Novena Inmaculada – Sexto Día

En el corazón del adviento nos encontramos  con la figura entrañable de la Inmaculada Concepción de María.

       En este adviento se nos ha pedido que pongamos manos a la obra de nuestra conversión para llegar a nuestro triunfo. Hay que despertar, pues, de nuestra indolencia, de nuestra indiferencia o de nuestra desesperanza, porque nos parece que todo va a seguir igual, que nada va a cambiar … y que no vale la pena hacer ningún esfuerzo. Y a pesar de todo se nos proclama este mensaje del adviento: ¡Despertad y vigilad!                                         

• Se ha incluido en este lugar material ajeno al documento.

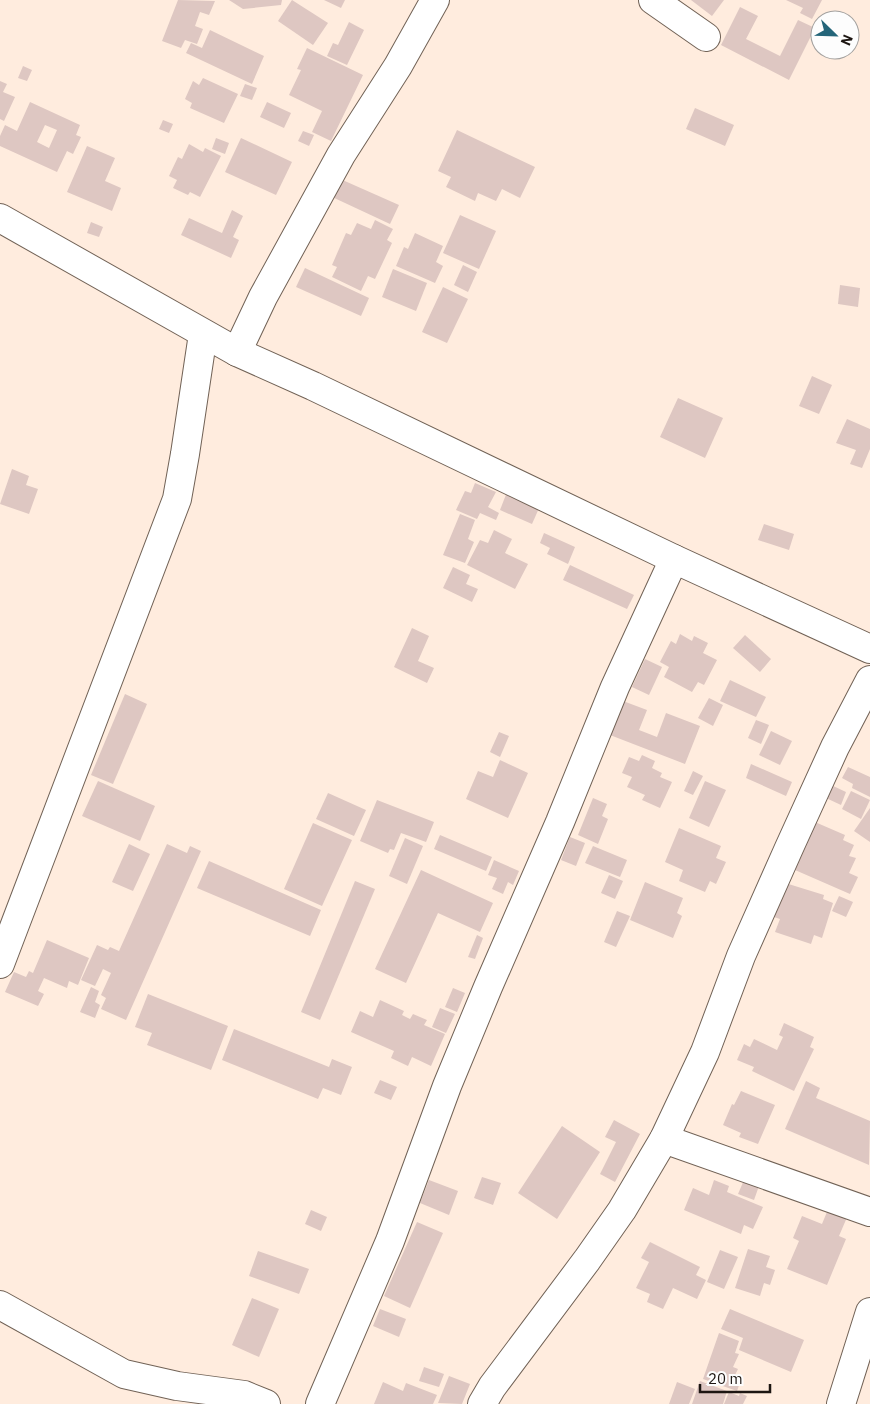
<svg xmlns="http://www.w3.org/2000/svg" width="870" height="1404" font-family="'IBM Plex Sans',sans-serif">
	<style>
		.building { fill: #dec7c2; fill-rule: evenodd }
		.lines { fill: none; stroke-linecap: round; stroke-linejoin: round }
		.minor-casing { stroke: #716256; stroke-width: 30 }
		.minor { stroke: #fff; stroke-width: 28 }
	</style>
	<rect width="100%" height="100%" fill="#ffecde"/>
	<g class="building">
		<polygon points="178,0 215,1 209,15 200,12 195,26 203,29 197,44 185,40 181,48 162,41"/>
		<polygon points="229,0 282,0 281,5 243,9"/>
		<polygon points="292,0 328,23 313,45 278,21"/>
		<polygon points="324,0 345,0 341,8"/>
		<polygon points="691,0 724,0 712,16"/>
		<polygon points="786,0 822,0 812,19 800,13 803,8"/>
		<polygon points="740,7 758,16 746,39 780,56 798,20 815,28 789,80 721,45"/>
		<polygon points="349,22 364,30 347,65 327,56 333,43 338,45"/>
		<polygon points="210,30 264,56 252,84 186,53 191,43 202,48"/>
		<polygon points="307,48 363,75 331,141 312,132 322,111 289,95 301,70 297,69"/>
		<polygon points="23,66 32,70 27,81 18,78"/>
		<polygon points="203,78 238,94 224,123 190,108 192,103 185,99 193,81 199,85"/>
		<polygon points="0,81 7,84 3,92 15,97 4,121 0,119"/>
		<polygon points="245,84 257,88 252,100 240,96"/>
		<path d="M 30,102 L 80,125 L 76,135 L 81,137 L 73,154 L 67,151 L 57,172 L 0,146 L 0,136 L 5,125 L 17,131 ZM 45,125 L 57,130 L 49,148 L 37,142 Z"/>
		<polygon points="267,102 291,113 284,128 260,117"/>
		<polygon points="695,108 734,125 725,146 686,129"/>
		<polygon points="163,120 173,124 169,133 159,129"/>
		<polygon points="457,130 535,167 520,198 502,189 496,201 478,193 475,201 446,187 451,177 438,171"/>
		<polygon points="303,131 314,135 309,146 298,141"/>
		<polygon points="216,138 229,143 225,154 212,149"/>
		<polygon points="241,138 292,162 276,195 225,172"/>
		<polygon points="189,144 203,152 205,148 221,156 200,197 190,192 188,195 173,188 177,180 169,176 178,157 182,159"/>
		<polygon points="87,146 115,158 105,181 121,188 112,211 67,192"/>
		<polygon points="338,178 399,205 390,224 330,196"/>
		<polygon points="232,210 243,216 233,237 239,240 231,258 181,235 189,218 222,233"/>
		<polygon points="460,215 496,231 479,269 443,253"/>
		<polygon points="375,220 393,229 387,240 392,243 375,279 368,276 361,291 332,277 337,267 332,265 346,233 351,235 357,223 371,229"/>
		<polygon points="91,222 103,227 99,237 87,233"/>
		<polygon points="415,233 443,246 436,262 443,266 435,283 396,266 404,247 408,249"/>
		<polygon points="463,265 477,272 468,292 454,285"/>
		<polygon points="305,268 369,298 361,316 296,287"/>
		<polygon points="393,269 427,283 416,311 382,297"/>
		<polygon points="840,285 860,288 858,307 838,304"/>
		<polygon points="443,287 468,299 447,343 422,332"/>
		<polygon points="812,376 832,385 819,414 799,406"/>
		<polygon points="678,398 723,418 705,458 660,437"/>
		<polygon points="847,419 870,429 870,449 862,468 850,464 856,450 836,443"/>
		<polygon points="12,469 29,476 26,485 38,489 29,514 0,504"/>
		<polygon points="475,483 496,492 488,507 499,513 496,520 480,513 477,519 456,510 465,491 471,493"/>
		<polygon points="507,492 540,506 532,524 500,510"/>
		<polygon points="460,514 475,520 468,539 474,542 465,563 443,555"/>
		<polygon points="764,524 794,534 789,550 758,540"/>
		<polygon points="494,530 512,539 505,553 528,564 515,589 467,565 480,540 488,543"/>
		<polygon points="544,533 575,547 568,564 547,554 550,548 540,543"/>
		<polygon points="570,565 634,595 627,609 563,580"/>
		<polygon points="453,567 470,575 466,584 478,589 472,602 443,588"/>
		<polygon points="412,628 429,636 418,661 434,668 427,683 394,667"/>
		<polygon points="680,634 692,641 694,636 708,643 703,653 717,660 704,685 698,682 692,692 664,677 669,667 660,662 671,641 676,644"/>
		<polygon points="745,635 771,659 760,672 733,648"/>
		<polygon points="645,659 662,667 649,695 632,687"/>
		<polygon points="730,680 766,697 756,717 720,701"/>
		<polygon points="125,694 147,704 113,784 91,775"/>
		<polygon points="709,698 723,705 713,726 698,718"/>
		<polygon points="623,701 647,710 639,730 657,737 666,713 700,726 685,764 610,735"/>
		<polygon points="756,720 769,725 761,744 748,738"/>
		<polygon points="771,731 792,741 780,765 759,755"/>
		<polygon points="499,732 509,736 500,757 490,752"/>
		<polygon points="642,755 655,761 652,768 662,773 660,777 672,782 660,808 642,800 645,795 627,787 632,777 622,773 629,757 639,761"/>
		<polygon points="500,760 528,773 508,818 466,799 478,771 493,777"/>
		<polygon points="751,764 792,782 786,796 746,778"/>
		<polygon points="848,767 870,777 870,797 852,788 853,784 842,778"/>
		<polygon points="693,771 703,776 693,795 684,791"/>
		<polygon points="98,781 155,806 140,841 82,816"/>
		<polygon points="705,781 726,790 709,827 689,818"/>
		<polygon points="831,785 846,792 841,805 826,798"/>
		<polygon points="851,791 870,800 861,819 842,809"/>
		<polygon points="328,793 366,810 354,836 316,819"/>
		<polygon points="593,798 607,804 602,816 608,819 598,844 578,835"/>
		<polygon points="377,800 434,822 426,842 401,833 394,850 390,849 388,853 360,841"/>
		<polygon points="870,808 870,842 854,831"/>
		<polygon points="808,819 845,835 843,840 854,845 849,856 856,858 849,873 858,877 850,894 795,870 803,852 795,848"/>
		<polygon points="313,823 352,840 322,906 284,889"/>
		<polygon points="679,828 721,846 716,858 726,862 716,884 710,881 705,892 679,881 683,870 665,862"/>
		<polygon points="440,835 492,857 486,871 434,849"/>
		<polygon points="570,837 585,843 576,866 561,860"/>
		<polygon points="405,838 423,846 407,884 389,876"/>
		<polygon points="129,844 150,854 133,891 112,882"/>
		<polygon points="167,844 187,853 190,846 201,851 126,1020 101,1009 106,998 101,995 111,973 103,969 95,986 81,980 97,945 108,950 110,947 119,951"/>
		<polygon points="593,846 627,860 620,877 585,863"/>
		<polygon points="494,860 519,871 513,885 508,882 503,894 492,889 497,878 488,875"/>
		<polygon points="209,861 321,910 310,936 197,888"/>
		<polygon points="421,870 493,903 480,932 438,913 406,983 375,969"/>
		<polygon points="609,875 623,881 615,899 601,893"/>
		<polygon points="355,881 375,889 320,1020 301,1012"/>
		<polygon points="645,882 683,898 677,913 682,916 673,938 630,920"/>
		<polygon points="782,882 824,895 823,899 833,903 822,938 814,935 811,944 775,932 780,919 771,916"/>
		<polygon points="839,896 853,902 846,917 832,911"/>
		<polygon points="617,911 630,916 616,947 604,942"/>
		<polygon points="477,935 483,938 475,959 468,957"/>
		<polygon points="47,940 89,958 78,985 69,981 67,988 44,978 38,991 44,994 38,1006 5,992 14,972 26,977 29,971 33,973"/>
		<polygon points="91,987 99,991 95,1002 100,1005 95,1018 80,1012"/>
		<polygon points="453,988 465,993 457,1012 445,1007"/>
		<polygon points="148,994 228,1026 211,1070 147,1045 152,1033 135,1027"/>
		<polygon points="380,1000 404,1011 402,1015 410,1019 413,1014 427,1020 424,1025 445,1034 431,1066 412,1057 408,1066 391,1058 394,1051 351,1032 360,1011 373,1017"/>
		<polygon points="440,1008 455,1014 446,1033 432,1027"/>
		<polygon points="784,1023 814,1037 810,1047 814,1049 794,1091 752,1071 754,1067 737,1060 744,1044 750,1047 754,1039 777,1050 783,1037 779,1035"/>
		<polygon points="234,1029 329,1067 332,1059 352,1067 341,1095 323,1088 318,1099 222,1060"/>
		<polygon points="380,1080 397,1087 391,1100 374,1093"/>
		<polygon points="806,1081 820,1088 816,1098 870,1121 869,1165 785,1129"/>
		<polygon points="741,1091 775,1105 758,1144 739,1137 741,1133 723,1125 732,1104 734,1105"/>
		<polygon points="614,1120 640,1134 615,1182 600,1174 616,1142 605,1137"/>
		<polygon points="562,1126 600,1152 557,1219 518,1193"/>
		<polygon points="482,1177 501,1183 493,1205 474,1198"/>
		<polygon points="429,1180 458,1191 449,1215 420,1203"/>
		<polygon points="714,1180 729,1186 727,1192 763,1207 753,1229 744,1225 741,1234 684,1210 693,1188 709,1195"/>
		<polygon points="744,1180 759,1186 754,1200 738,1194"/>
		<polygon points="829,1207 848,1215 839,1236 846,1239 827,1285 787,1269 799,1241 793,1238 802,1216 822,1224"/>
		<polygon points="311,1210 327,1217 321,1231 305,1224"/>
		<polygon points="417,1222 443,1233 410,1308 384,1296"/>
		<polygon points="650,1242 700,1267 696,1275 706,1280 697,1299 673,1288 663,1309 647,1302 650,1294 636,1288 649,1262 641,1258"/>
		<polygon points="748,1249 770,1256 766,1267 775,1270 770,1285 764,1283 760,1296 735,1288"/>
		<polygon points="720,1250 738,1257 724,1289 707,1282"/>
		<polygon points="258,1251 309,1269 299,1294 249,1276"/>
		<polygon points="252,1298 279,1309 259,1357 232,1345"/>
		<polygon points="380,1309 406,1319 399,1337 373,1326"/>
		<polygon points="730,1309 804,1340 791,1372 739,1350 743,1338 721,1329"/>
		<polygon points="719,1333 739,1341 735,1353 739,1354 733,1367 738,1369 735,1375 742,1377 737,1391 703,1379"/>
		<polygon points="424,1367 444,1374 439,1387 419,1381"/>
		<polygon points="449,1376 470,1384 462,1404 438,1403"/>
		<polygon points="700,1381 727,1391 723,1404 692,1404"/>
		<polygon points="383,1382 403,1391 406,1383 437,1395 433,1404 374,1404"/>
		<polygon points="677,1382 695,1389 689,1404 669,1404"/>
		<polygon points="729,1392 739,1396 740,1393 747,1396 743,1404 724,1404"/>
	</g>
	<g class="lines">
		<g class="minor-casing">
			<g id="minor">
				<polyline points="653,0 706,37"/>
				<polyline points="0,218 237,352 313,386 674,559 870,649"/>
				<polyline points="237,352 263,297 341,155 398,66 435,0"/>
				<polyline points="0,964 177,499 185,454 203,334"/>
				<polyline points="664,1139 870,1212"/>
				<polyline points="0,1305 124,1374 177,1386 244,1395 266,1404"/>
				<polyline points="320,1404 390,1241 447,1086 488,987 560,822 615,687 674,559"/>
				<polyline points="482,1404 492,1387 587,1260 622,1210 664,1139 705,1052 741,956 789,848 835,747 870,680"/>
				<polyline points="841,1404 870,1312"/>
			</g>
		</g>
		<use href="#minor" class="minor"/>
	</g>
	<g transform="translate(835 35) rotate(113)"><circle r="24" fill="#fdfdfd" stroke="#a3a19f"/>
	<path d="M0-4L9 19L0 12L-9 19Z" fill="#246579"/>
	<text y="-8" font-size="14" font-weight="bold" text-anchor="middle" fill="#1d1612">N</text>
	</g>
	<path d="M700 1384v8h70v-8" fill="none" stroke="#1d1612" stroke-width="2.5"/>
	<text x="708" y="1384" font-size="15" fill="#1d1612" stroke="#fdfdfd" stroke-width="4" paint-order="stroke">20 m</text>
</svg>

          La figura de Juan el Bautista surge en el adviento, interpelándonos, para que nos convirtamos: “preparad el camino del Señor, allanad sus senderos, porque el Señor está cerca”. No hay tiempo que perder. Juan recorrió el desierto, predicando un bautismo de  conversión, para llegar al perdón de los pecados. Las gentes de aquella época  le preguntaba: “¿Qué debemos hacer?. El respondía: el que tiene dos túnicas, dé una al que no tiene, y el que tiene alimentos que haga lo mismo”.

       Hoy todos los cristianos preguntamos también a la Iglesia: ¿Qué debemos hacer?. Y la respuesta nos la da la Iglesia con esta fiesta de la Inmaculada Concepción de María. Ella es el modelo de todo cristiano para que Dios nazca, para que Dios se encarne en el corazón del hombre, en tu corazón.      

       ¿Qué debemos hacer?. Vernos en Ella, como en un espejo.

Y en Ella, ¿qué vemos?: su misericordia y su justicia, que mira por los marginados, los pobres, los necesitados.

1.-Necesitada estaba Isabel, mujer ya mayor, que iba a ser madre por la primera vez y allí fue aprisa.

2.- Algo pobres eran unos novios, que se casaban en Caná de Galilea y no tenían vino suficiente para invitar a los comensales y forzó a su Hijo a adelantar la hora de su manifestación, como la mejor intercesora.

3.- Angustiado andaba su Hijo en la hora de su muerte y presente estuvo al pie de la cruz.

Esto hizo. Y ¿qué hago yo por los pobres, los necesitados, los marginados, por los que se ahogan en sus angustias, en sus miserias, en sus soledades materiales, espirituales? 

      

Alcanzadme Madre principalmente estas tres gracias: la primera, no cometer jamás pecado mortal; la segunda, un grande aprecio de la virtud cristiana, y la tercera, una buena muerte. Además, dadme la gracia particular que os pido en esta novena (hacer aquí la petición que se desea obtener)

Bendita sea tu pureza y eternamente lo sea, pues todo un Dios se recrea en tan graciosa belleza. A ti, celestial Princesa, Virgen sagrada María, te ofrezco en este día alma, vida y corazón. Mírame con compasión, no me dejes, Madre mía. Rezar tres Avemarías.